**RECORD EXTRACTS**.
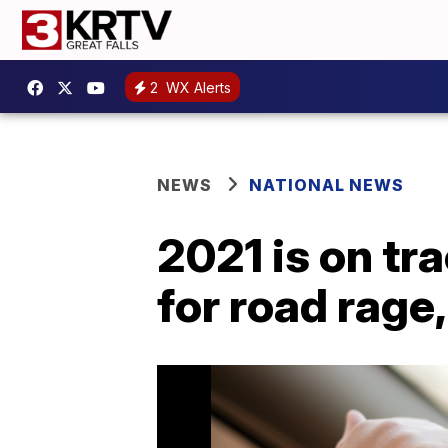
2
WX Alerts
NEWS
NATIONAL NEWS
2021 is on tr
for road rage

**TASK TO COMPLETE**.
Give the records above again in full and exactly, but exclude every picture.

**OUTPUT BELOW**.
2
WX Alerts
NEWS
NATIONAL NEWS
2021 is on tr
for road rage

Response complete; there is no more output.